## What you are asked to do:
Write out the data word for word, taking care that no picture is carried over.

## Stored data:
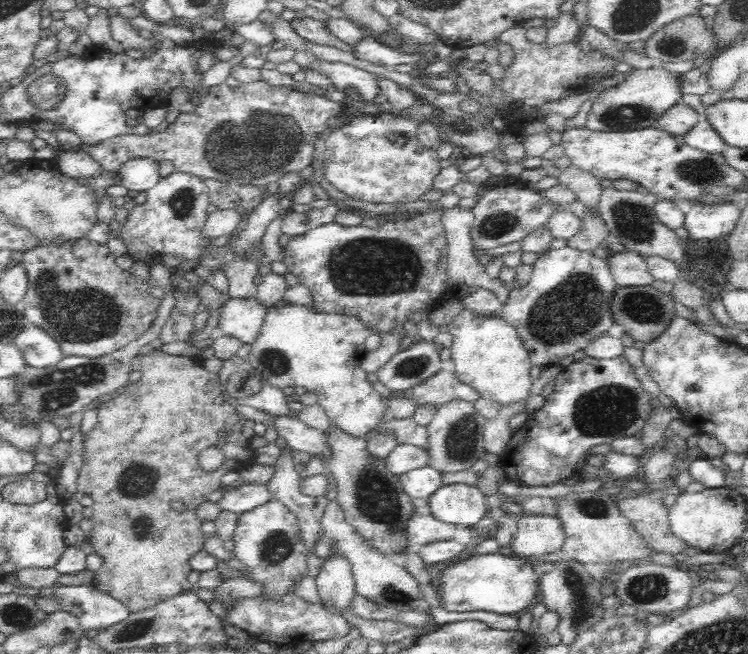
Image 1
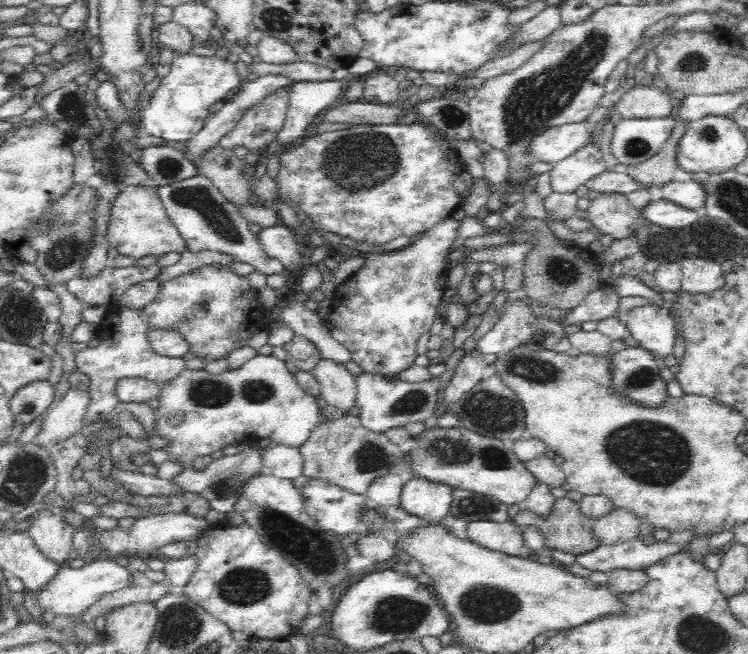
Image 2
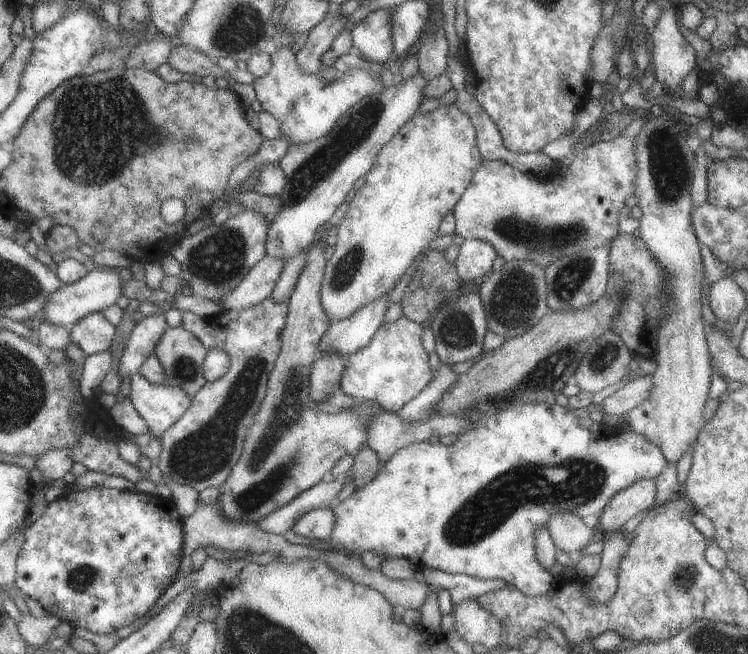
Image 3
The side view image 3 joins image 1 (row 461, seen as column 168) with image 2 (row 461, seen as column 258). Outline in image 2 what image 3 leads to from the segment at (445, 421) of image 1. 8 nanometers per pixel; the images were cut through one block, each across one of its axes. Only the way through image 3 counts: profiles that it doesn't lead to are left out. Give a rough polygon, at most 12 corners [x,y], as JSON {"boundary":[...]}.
{"boundary":[[330,416],[300,446],[304,476],[364,496],[412,480],[408,446],[358,416]]}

## Output:
Image 1
Image 2
Image 3
The side view image 3 joins image 1 (row 461, seen as column 168) with image 2 (row 461, seen as column 258). Outline in image 2 what image 3 leads to from the segment at (445, 421) of image 1. 8 nanometers per pixel; the images were cut through one block, each across one of its axes. Only the way through image 3 counts: profiles that it doesn't lead to are left out. Give a rough polygon, at most 12 corners [x,y], as JSON {"boundary":[...]}.
{"boundary":[[330,416],[300,446],[304,476],[364,496],[412,480],[408,446],[358,416]]}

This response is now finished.